Directions for this task:
Stop after the line holding "blue kettle [425,544,457,581]". Repeat exactly every line before it in the records below, that line too, and leave out the pictures.

==========

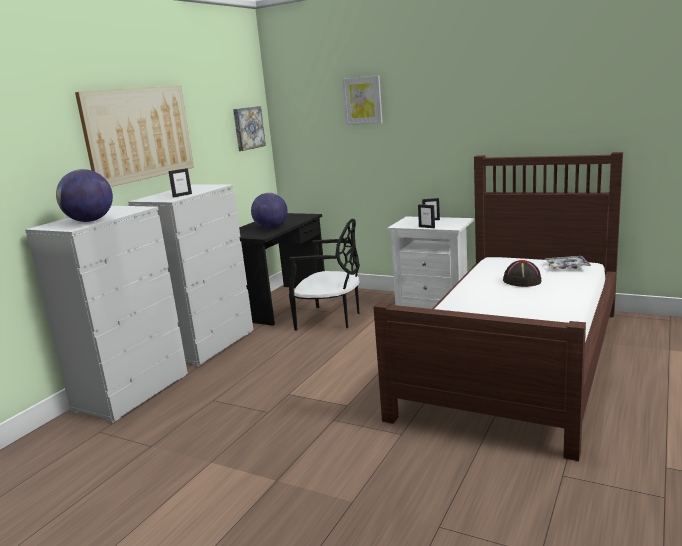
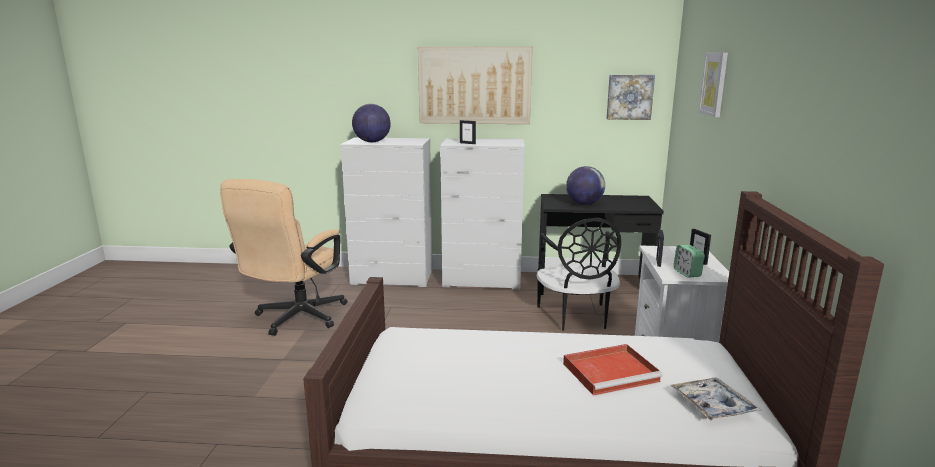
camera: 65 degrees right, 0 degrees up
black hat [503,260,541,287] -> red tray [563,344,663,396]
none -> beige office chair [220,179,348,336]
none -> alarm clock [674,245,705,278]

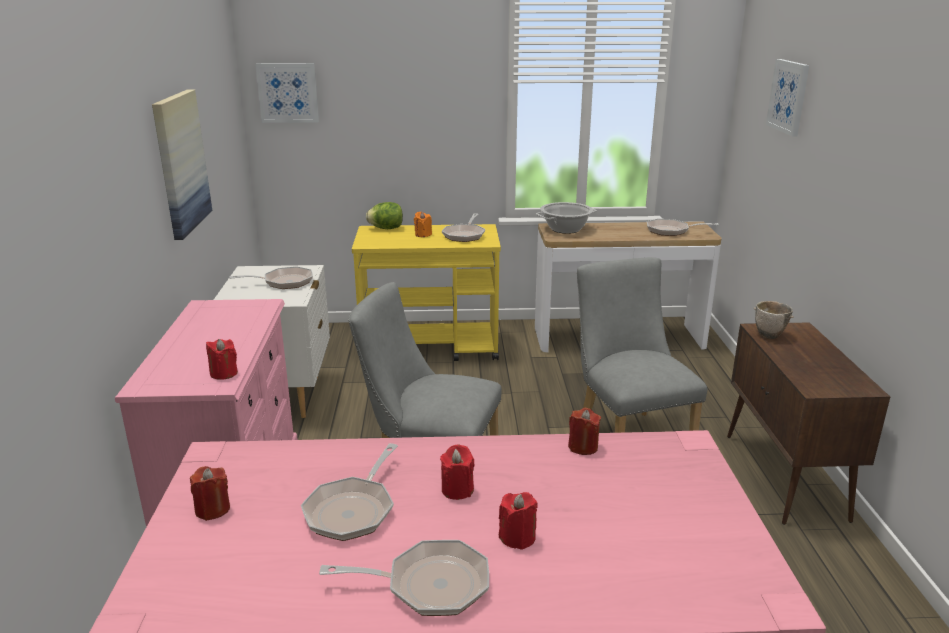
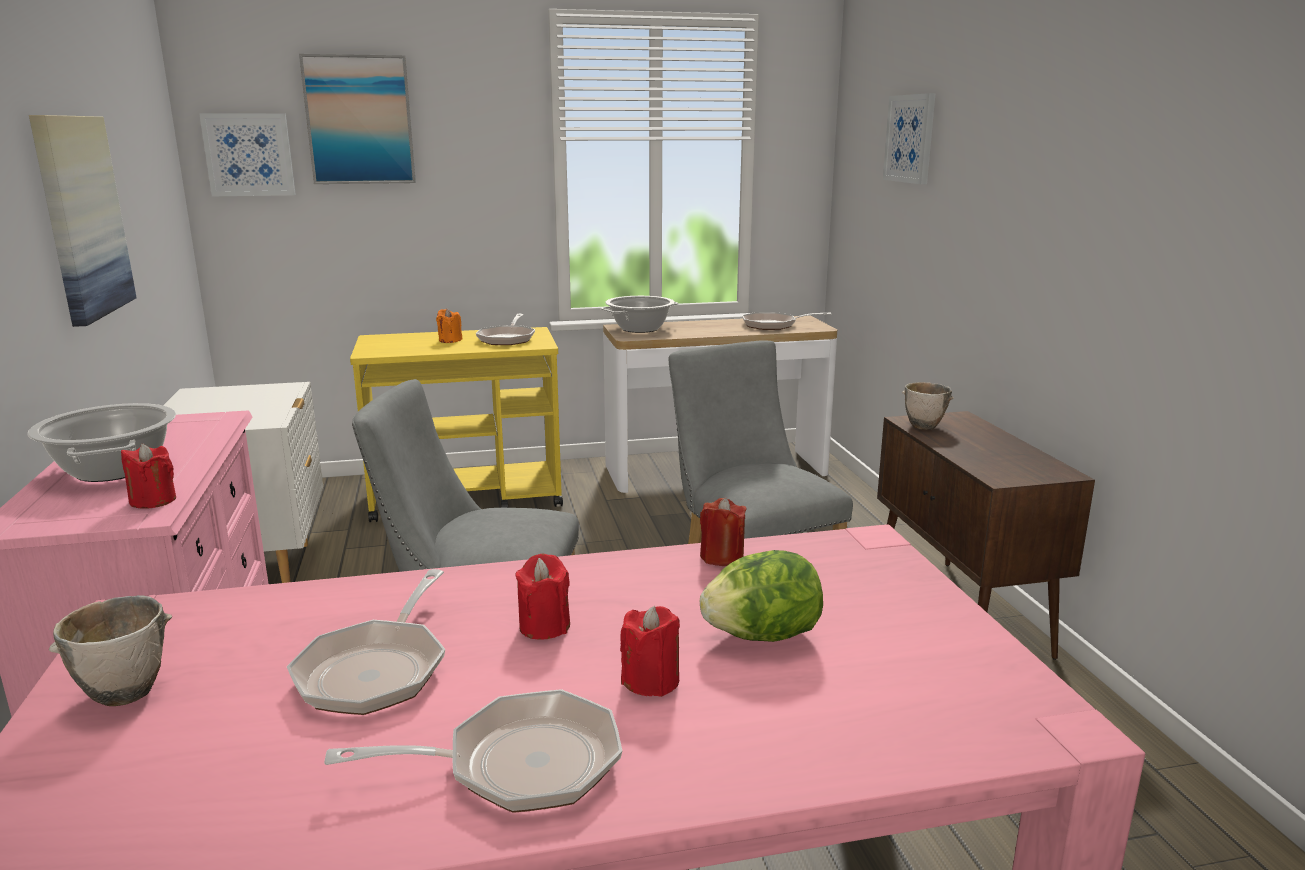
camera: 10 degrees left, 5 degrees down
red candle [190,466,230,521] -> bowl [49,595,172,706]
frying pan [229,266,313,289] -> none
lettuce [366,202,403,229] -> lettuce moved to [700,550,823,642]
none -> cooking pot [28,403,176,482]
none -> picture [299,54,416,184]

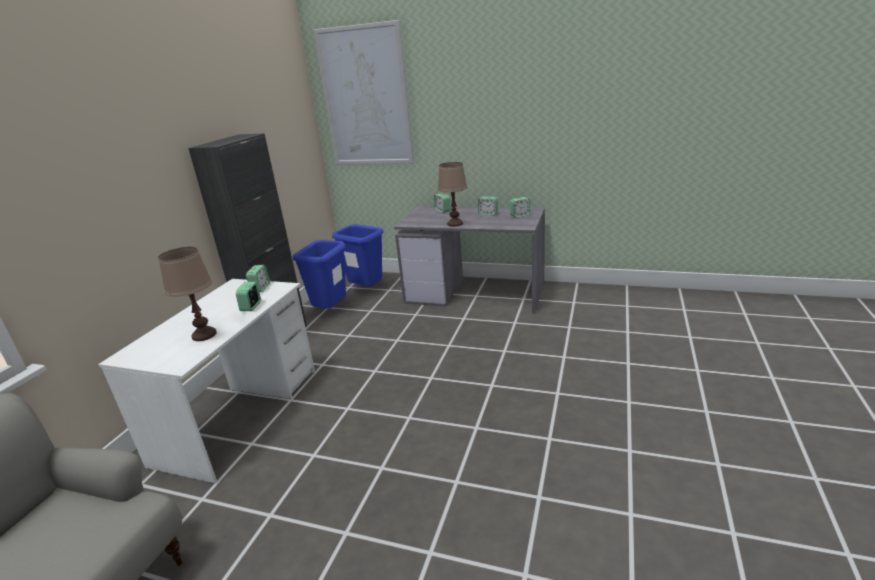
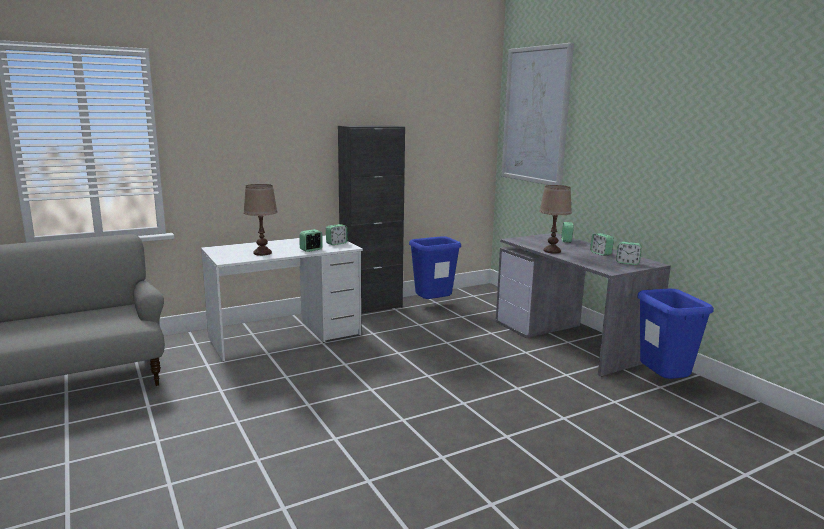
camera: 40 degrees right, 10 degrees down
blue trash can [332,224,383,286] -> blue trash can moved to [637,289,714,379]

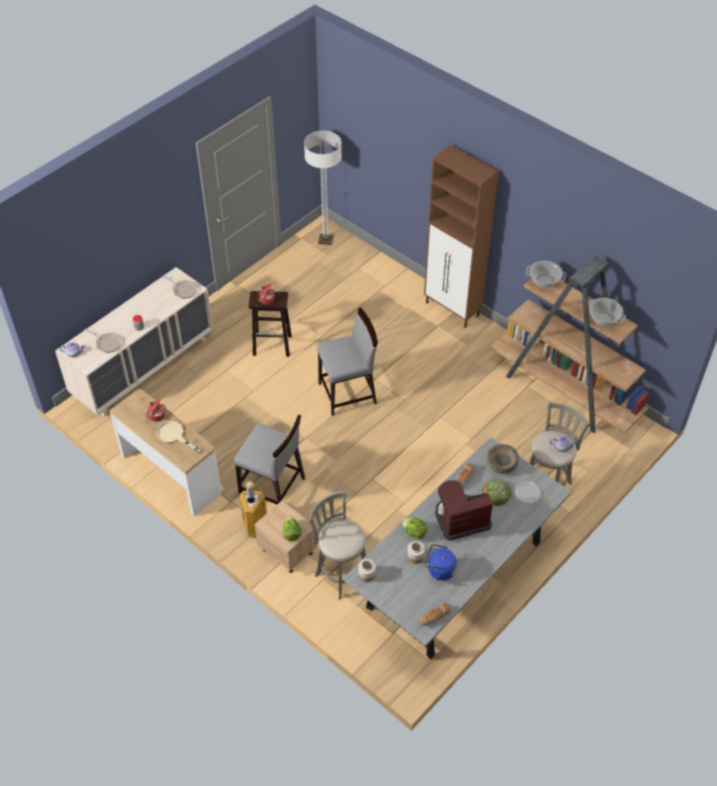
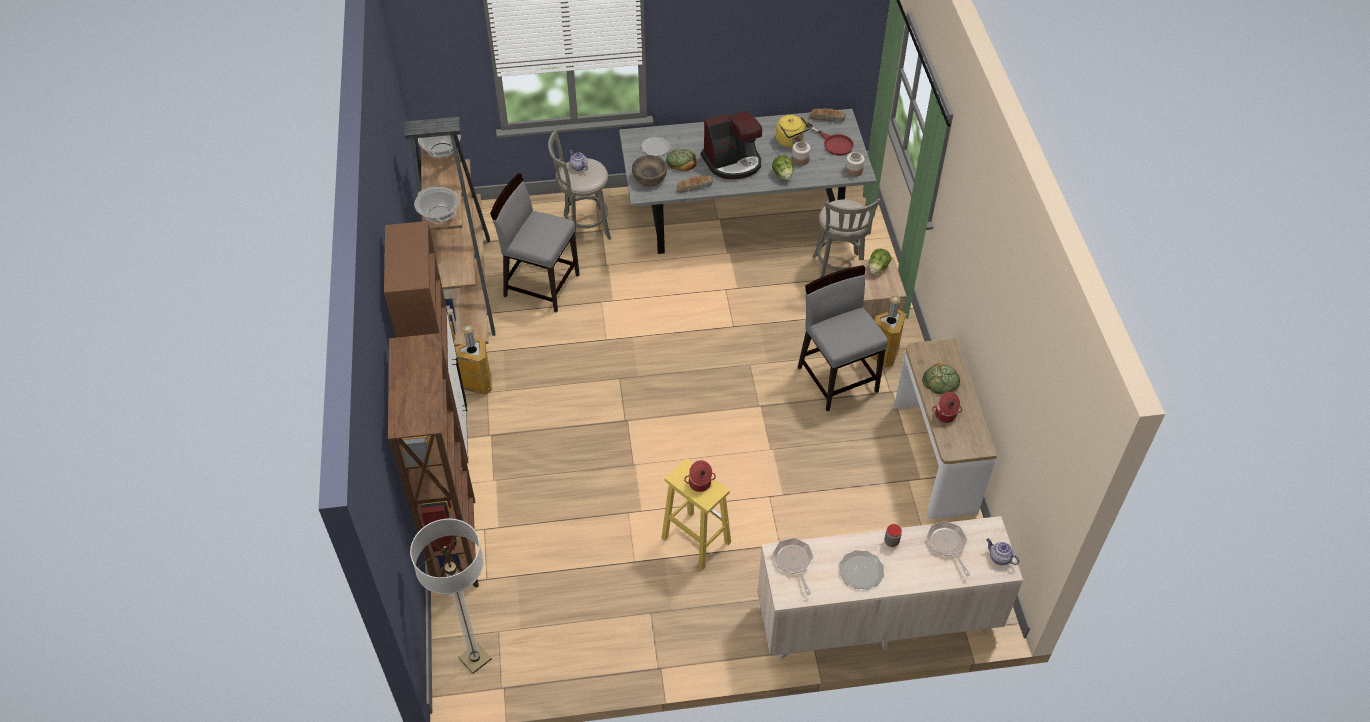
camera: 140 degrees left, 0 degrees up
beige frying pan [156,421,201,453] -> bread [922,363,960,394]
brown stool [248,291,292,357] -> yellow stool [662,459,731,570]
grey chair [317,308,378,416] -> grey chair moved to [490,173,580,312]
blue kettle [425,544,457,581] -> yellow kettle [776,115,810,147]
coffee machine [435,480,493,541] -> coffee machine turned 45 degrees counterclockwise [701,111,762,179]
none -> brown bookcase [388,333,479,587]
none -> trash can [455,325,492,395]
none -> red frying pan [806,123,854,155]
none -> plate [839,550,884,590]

==========

Your response:
camera: 65 degrees right, 0 degrees up
black hat [503,260,541,287] -> red tray [563,344,663,396]
none -> beige office chair [220,179,348,336]
none -> alarm clock [674,245,705,278]

camera: 10 degrees left, 5 degrees down
red candle [190,466,230,521] -> bowl [49,595,172,706]
frying pan [229,266,313,289] -> none
lettuce [366,202,403,229] -> lettuce moved to [700,550,823,642]
none -> cooking pot [28,403,176,482]
none -> picture [299,54,416,184]

camera: 40 degrees right, 10 degrees down
blue trash can [332,224,383,286] -> blue trash can moved to [637,289,714,379]

camera: 140 degrees left, 0 degrees up
beige frying pan [156,421,201,453] -> bread [922,363,960,394]
brown stool [248,291,292,357] -> yellow stool [662,459,731,570]
grey chair [317,308,378,416] -> grey chair moved to [490,173,580,312]
blue kettle [425,544,457,581] -> yellow kettle [776,115,810,147]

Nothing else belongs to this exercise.